List of tasks>
A: Reproduce the part of the search-strategy passage from "Search queries were" up to and including "of search queries.".
B: Answer these questions from the search-strategy passage:
(i) Which database served as the primary source for the review?
(ii) What three types of queries were developed for each topic?
(iii) With how many publishers and data providers does that database have direct partnerships?
C: Write the next part of the search-strategy passage, starting after its last sentence.

Top of Given text

Search queries were generated based on these topics and executed on Semantic Scholar (the primary database used, n = 1 in the PRISMA diagram). For each topic, three types of queries were developed: a broad query, a focused query using the “+” operator, and a related query including additional supporting terms. This multi-strategy approach was designed to balance the retrieval of a wide range of studies with the identification of highly relevant results. Table 1 presents the full set of search queries.
Table 1
| Search topic | Broad query | Focused query | Related query |
|---|---|---|---|
| The application of artificial intelligence in early warning systems for the detection and management of infectious diseases. | “Artificial intelligence early warning systems infectious diseases” | “Artificial intelligence” + “early warning systems” + “Infectious diseases” | “Machine Learning” + “Predictive analytics” + “Epidemiology” |
| The use of machine learning techniques to enhance early warning systems for infectious disease surveillance. | “Machine learning early warning systems infectious diseases surveillance” | “Machine learning” + “Early warning systems” + “Infectious diseases surveillance” | “Artificial intelligence public health predictive analytics epidemiology” |
| The role of deep learning methods in developing early warning systems for infectious diseases. | “Deep learning early warning systems infectious diseases” | “Deep learning” + “Early warning systems” + “Infectious diseases” | “Machine learning” + “Predictive analytics” + “epidemiology” |
| The use of AI-driven early warning systems for infectious disease outbreaks. | “AI-driven early warning systems infectious diseases” | “AI-driven” + “Early warning systems” + “infectious diseases” | “Machine learning public health disease surveillance” |
Search topics and query strategies for the systematic review.
We selected Semantic Scholar as the primary data source for this review due to its extensive reach and advanced search functionalities. It is a free, AI-driven search engine indexing over 200 million academic papers, utilizing machine learning to identify relevant literature beyond simple keyword matching. Its foundation on comprehensive knowledge graphs, including the Microsoft Academic Knowledge Graph and Springer Nature's SciGraph, connected with direct partnerships with over 50 publishers and data providers, guarantees broad coverage of academic content (21).

Bottom of Given text
Top of Data to examine

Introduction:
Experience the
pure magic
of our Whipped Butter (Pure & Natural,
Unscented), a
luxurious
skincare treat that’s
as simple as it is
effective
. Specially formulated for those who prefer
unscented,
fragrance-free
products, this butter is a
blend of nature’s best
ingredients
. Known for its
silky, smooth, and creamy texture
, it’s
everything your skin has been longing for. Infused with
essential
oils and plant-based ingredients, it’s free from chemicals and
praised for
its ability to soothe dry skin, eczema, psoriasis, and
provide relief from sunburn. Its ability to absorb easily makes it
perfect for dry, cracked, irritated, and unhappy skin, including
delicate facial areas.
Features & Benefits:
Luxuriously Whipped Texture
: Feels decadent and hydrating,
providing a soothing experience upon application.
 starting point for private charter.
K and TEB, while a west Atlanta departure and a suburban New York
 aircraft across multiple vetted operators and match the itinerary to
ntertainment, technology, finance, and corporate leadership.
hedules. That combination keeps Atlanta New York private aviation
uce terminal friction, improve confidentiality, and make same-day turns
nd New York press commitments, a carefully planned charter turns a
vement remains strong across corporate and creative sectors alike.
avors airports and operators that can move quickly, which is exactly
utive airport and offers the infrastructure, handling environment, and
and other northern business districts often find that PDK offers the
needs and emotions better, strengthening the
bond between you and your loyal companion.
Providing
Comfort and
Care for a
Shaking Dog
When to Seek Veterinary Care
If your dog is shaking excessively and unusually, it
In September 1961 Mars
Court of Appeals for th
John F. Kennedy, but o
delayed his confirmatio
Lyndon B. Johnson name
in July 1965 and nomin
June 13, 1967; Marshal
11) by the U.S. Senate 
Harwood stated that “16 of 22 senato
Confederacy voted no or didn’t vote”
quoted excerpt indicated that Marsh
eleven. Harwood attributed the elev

Bottom of Data to examine

Answer list>
A:
Search queries were generated based on these topics and executed on Semantic Scholar (the primary database used, n = 1 in the PRISMA diagram). For each topic, three types of queries were developed: a broad query, a focused query using the “+” operator, and a related query including additional supporting terms. This multi-strategy approach was designed to balance the retrieval of a wide range of studies with the identification of highly relevant results. Table 1 presents the full set of search queries.

B:
(i) Semantic Scholar
(ii) A broad query, a focused query using the "+" operator, and a related query including additional supporting terms
(iii) Over 50

C:
2.2 Inclusion and exclusion criteria
To guarantee the relevance and focus of this review, specific inclusion and exclusion criteria were applied during the study selection process. Studies were included if they directly addressed one or more of the four research topics concerning AI, machine learning, deep learning, and early warning systems for human infectious disease surveillance.
Only journal articles, conference papers, or studies published in English from the year 2018 onward were included. Studies were excluded if they were identified as editorials, commentaries, or abstracts only; if they did not focus on human infectious diseases or early warning systems; or if they were not published in English. A total of 223 reports were excluded during the full-text assessment stage, primarily because they were not directly relevant to the research questions.
2.3 Study selection process
The initial search retrieved ~600 records. After removing 303 duplicate records during the identification phase, 297 unique records remained for screening.
All 297 records were screened based on their titles, abstracts. No records were excluded at this initial screening stage. The full texts of all 297 records were then retrieved and assessed for eligibility according to the inclusion and exclusion criteria described in Section 2.2. During the full-text assessment, 223 reports were excluded, mainly because they did not meet the relevance criteria. This process resulted in 67 studies being included in the final review, as shown in the PRISMA flow diagram (Figure 1).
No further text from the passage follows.